Comparison of statements 2 and 3 shows that the #j#-th component #\left(\text{adj}(A)\vec{b}\right)_j# of the vector #\text{adj}(A)\vec{b}# is equal to #\det( A_j(\vec{b}))#. This can also be seen directly: if #\vec{b} = \sum_{i=1}^n\lambda_i\vec{e}_i#, then\[\begin{array}{rcl}\left(\text{adj}(A)\vec{b}\right)_j &=& \sum_{i=1}^n\lambda_i\left(\text{adj}(A)\vec{e}_i\right)_j\\ &&\phantom{xx}\color{blue}{\text{linearity}}\\ &=& \sum_{i=1}^n\lambda_i\left(\text{adj}(A)\right)_{ji}\\&&\phantom{xx}\color{blue}{\left(\text{adj}(A)\vec{e}_i\right)_j\text{ is the }(j,i)\text{-element of adj}(A)}\\&=& \sum_{i=1}^n\lambda_i(-1)^{i+j}\det(A_{ij})\\ &&\phantom{xx}\color{blue}{\text{definition adj}(A)}\\ &=& \sum_{i=1}^n\lambda_i\det(A_{j}(\vec{e}_i))\\&&\phantom{xx}\color{blue}{\text{expansion with respect to the }j\text{-th column of }A_{j}(\vec{e}_i)\text{ gives}}\\&&\phantom{xx}\color{blue}{\det(A_{j}(\vec{e}_i))=(-1)^{i+j}\det(A_{ij})}\\&=&\det(A_{j}(\vec{b}))\\ &&\phantom{xx}\color{blue}{\text{linearity}}\end{array}\]

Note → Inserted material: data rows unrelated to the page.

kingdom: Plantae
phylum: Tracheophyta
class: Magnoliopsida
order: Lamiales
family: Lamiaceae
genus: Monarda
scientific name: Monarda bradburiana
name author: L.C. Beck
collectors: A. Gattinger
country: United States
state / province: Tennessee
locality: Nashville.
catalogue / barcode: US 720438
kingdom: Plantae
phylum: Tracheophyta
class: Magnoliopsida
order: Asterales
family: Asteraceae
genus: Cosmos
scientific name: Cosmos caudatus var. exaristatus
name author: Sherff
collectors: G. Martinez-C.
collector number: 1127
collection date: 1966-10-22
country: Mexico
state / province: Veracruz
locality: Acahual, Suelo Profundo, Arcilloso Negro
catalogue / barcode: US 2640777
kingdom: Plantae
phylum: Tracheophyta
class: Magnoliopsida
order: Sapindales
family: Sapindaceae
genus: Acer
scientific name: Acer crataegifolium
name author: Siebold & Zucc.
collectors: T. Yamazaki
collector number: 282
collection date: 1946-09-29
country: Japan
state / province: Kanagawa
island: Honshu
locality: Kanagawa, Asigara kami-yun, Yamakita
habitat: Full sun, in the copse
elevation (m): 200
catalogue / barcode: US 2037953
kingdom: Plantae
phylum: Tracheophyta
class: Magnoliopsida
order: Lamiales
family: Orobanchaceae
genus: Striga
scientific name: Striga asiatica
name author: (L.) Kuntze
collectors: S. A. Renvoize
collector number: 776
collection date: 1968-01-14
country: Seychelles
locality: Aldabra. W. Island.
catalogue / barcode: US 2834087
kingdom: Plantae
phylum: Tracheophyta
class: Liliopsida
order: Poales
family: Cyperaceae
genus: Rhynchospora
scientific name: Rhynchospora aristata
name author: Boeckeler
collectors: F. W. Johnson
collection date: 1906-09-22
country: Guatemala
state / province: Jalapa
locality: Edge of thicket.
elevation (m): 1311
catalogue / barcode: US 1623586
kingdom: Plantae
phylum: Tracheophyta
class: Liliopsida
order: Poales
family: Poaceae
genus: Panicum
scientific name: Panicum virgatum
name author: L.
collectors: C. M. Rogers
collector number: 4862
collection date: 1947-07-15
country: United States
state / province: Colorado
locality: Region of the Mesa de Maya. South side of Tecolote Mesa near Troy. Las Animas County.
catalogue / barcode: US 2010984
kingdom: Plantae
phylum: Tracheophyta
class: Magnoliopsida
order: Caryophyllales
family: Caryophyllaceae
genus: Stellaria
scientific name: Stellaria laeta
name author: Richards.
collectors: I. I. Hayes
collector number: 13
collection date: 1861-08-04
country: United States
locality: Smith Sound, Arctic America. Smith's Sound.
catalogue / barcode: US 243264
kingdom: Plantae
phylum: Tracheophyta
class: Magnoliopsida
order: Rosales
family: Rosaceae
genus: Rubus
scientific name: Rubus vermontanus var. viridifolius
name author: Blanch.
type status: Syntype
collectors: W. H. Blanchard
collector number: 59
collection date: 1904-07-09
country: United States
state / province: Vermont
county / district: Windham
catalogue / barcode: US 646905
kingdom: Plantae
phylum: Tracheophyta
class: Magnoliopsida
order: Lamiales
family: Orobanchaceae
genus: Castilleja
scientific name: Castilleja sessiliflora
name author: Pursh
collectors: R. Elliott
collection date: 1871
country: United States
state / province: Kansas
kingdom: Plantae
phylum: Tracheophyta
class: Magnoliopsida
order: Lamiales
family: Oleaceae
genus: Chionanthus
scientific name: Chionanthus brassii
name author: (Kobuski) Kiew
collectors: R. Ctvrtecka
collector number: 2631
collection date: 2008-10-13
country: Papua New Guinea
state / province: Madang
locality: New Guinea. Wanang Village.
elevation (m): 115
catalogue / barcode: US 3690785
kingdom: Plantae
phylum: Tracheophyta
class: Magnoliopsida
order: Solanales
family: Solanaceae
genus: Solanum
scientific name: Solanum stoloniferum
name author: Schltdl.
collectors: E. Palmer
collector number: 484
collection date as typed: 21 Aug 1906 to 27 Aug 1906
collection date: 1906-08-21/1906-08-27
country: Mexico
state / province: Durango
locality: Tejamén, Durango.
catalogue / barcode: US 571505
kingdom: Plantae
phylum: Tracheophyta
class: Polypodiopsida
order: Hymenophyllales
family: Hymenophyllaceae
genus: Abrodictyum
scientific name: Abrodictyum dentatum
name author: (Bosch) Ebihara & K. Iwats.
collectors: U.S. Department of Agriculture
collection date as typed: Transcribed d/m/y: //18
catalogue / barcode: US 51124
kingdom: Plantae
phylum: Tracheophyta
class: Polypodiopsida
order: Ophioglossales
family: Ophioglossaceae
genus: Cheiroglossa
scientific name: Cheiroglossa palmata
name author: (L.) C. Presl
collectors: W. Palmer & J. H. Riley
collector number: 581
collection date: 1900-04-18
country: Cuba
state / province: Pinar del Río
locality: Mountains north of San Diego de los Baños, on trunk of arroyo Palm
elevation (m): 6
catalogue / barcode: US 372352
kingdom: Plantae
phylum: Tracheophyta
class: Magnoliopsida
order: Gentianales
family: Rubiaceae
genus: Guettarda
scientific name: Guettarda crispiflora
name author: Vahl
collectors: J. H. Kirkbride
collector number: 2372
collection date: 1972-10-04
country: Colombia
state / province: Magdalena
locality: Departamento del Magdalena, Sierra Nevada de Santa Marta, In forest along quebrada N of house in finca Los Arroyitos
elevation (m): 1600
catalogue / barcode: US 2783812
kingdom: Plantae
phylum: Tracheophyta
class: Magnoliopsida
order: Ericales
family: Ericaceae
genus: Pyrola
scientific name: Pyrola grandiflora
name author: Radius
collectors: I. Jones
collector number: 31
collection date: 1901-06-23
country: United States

Let \(A\) the following \((3\times3)\)-matrix: \[A=\matrix{0 & -1 & -1 \\ -1 & 1 & 1 \\ 1 & -1 & -1 \\ }\] Calculate the adjunct matrix of \(A\).
\(\text{adj}(A)={}\) \(\matrix{0 & 0 & 0 \\ 0 & 1 & 1 \\ 0 & -1 & -1 \\ }\)
After all, \[\begin{array}{rllr} (\text{adj}(A))_{11}\!\!\! & =(-1)^2\cdot (1\cdot-1 - 1\cdot-1)\!\!\! &=&\!\!\! 0\\
(\text{adj}(A))_{12}\!\!\! &=(-1)^3\cdot (-1\cdot-1+1\cdot-1)\!\!\! &=&\!\!\! 0\\
(\text{adj}(A))_{13}\!\!\! &=(-1)^4\cdot (-1\cdot1+1\cdot1)\!\!\! &=&\!\!\! 0\\
(\text{adj}(A))_{21}\!\!\! &=(-1)^3\cdot (-1\cdot-1-1\cdot1)\!\!\! &=&\!\!\! 0\\
(\text{adj}(A))_{22}\!\!\! &=(-1)^4\cdot(0\cdot-1+1\cdot1)\!\!\! &=&\!\!\! 1\\
(\text{adj}(A))_{23}\!\!\! &=(-1)^5\cdot (0\cdot1+1\cdot-1)\!\!\! &=&\!\!\! 1\\
(\text{adj}(A))_{31}\!\!\! &=(-1)^4\cdot (-1\cdot-1-1\cdot1)\!\!\! &=&\!\!\! 0\\
(\text{adj}(A))_{32}\!\!\! &=(-1)^5\cdot (0\cdot-1+1\cdot1)\!\!\! &=&\!\!\! -1\\
(\text{adj}(A))_{33}\!\!\! &=(-1)^6\cdot(0\cdot1+1\cdot-1)\!\!\! &=&\!\!\! -1
\end{array}\] so
\[\text{adj}(A)={}\matrix{0 & 0 & 0 \\ 0 & 1 & 1 \\ 0 & -1 & -1 \\ }\]
According to Cramer's rule, #A\,\text{adj}(A) = \det(A)\cdot I_3#. Multiplication of #A# by #\text{adj}(A)# gives the zero matrix, so #\det(A) =0#.